Steve Von Till: « A Deep Voiceless Wilderness »

A Deep Voiceless Wilderness, le dernier album solo de Steve von Till, leader de Neurosis, est une œuvre néoclassique profondément éthérée et inquisitrice, faite d’ambiance et d’instrumentations variées. Il y a des cordes. Il y a des synthétiseurs, des pianos et des mellotrons, mais pas de guitares typiques de von Till.

Ce nouveau disque, qui fait suite à l’album No Wilderness Deep Enough (2020) de von Till, reprend les mêmes compositions sans la voix et les mots de von Till. Il permet à l’auditeur de découvrir la musique d’une manière nouvelle, plus méditative. Si la composition de ce disque est soigneusement écrite, les performances sont belles et brutes.

Les synthétiseurs établissent la palette du morceau d’ouverture, « Called From the Wind », qui est surmonté par des cordes, une basse et un piano. C’est un début dynamique et magnifique qui rappelle la musique de chambre. Suivie par des synthés pulsés et flottants dont les rythmes changent avec le morceau, « We’ll Always Have the Sea » est triomphante, gonflant comme les eaux de son homonyme.

La houle caractérise également le troisième morceau « The Emptiness Swallows Us All ». Elle se construit à mesure que les synthétiseurs graves établissent le rythme, tandis que les pianos et les cordes prennent le devant de la scène, changeant l’atmosphère du morceau. Il devient d’une beauté déchirante et douloureuse. Alors que les synthétiseurs analogiques évoquent une décennie antérieure, l’instrumentation néo-classique du piano et du violon rappelle un autre siècle. Une électronique floue vient perturber cette magnifique composition, mêlant le moderne au très ancien.

Un trope de la musique ambiant qui est évitée sur cet album est qu’aucune des pistes ne se croise. Ce sont des morceaux de musique autonomes qui se différencient les uns des autres tout en faisant appel à des thèmes similaires. « Shelter in Surrender » se concentre sur deux accords de piano tandis que des sons ambients brillants et statiques tourbillonnent autour d’eux.

Bien qu’il soit rafraîchissant qu’aucun des morceaux ne s’enchaînent, il n’y a pas beaucoup de développement dans chaque morceau sans les voix. C’est vaste mais moins dynamique que les morceaux avec voix. Chaque morceau reste à un rythme relativement constant et se termine assez rapidement pour les genres qu’il habite.

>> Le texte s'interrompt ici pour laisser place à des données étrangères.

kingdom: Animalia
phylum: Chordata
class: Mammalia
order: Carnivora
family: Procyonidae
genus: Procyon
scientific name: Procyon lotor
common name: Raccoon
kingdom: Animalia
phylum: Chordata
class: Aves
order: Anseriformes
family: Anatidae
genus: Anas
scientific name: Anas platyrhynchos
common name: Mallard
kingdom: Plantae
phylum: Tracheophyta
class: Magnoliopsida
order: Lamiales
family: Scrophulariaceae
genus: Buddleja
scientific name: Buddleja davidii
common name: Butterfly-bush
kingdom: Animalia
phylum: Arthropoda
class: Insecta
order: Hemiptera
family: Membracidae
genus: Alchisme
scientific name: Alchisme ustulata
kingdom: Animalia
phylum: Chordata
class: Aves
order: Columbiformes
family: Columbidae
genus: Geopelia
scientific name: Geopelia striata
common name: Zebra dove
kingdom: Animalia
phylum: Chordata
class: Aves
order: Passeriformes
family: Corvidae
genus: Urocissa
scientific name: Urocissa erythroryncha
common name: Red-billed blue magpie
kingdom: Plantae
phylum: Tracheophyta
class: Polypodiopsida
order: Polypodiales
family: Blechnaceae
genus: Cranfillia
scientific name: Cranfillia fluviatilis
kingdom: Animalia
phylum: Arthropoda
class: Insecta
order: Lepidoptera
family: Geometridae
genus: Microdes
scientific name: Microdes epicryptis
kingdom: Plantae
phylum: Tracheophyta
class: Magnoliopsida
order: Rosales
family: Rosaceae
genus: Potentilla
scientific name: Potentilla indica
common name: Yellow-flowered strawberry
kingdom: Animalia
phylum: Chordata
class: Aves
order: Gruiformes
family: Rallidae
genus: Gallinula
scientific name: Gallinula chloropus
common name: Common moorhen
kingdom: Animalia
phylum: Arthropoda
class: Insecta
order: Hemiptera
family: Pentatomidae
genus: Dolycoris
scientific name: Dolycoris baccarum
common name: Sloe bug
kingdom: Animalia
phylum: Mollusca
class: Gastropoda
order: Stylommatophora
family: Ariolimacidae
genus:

Enfin, « The Spiraling Away » clôt l’ensemble de façon agréable. Des cordes entrecroisées viennent remplir l’espace qui les sépare, tandis que des sons aigus bricolés apparaissent en arrière-plan. Il est à nouveau représentatif de la composition simple et de la vision de ce disque, avec des mélodies subtiles et des synthés graves pulsés en arrière-plan. Cela reste constant mais l’ajout constant de nouveaux instruments rend la piste émouvante et introspective. La simplicité et la beauté des sons invitent l’auditeur à respirer et à s’en imprégner.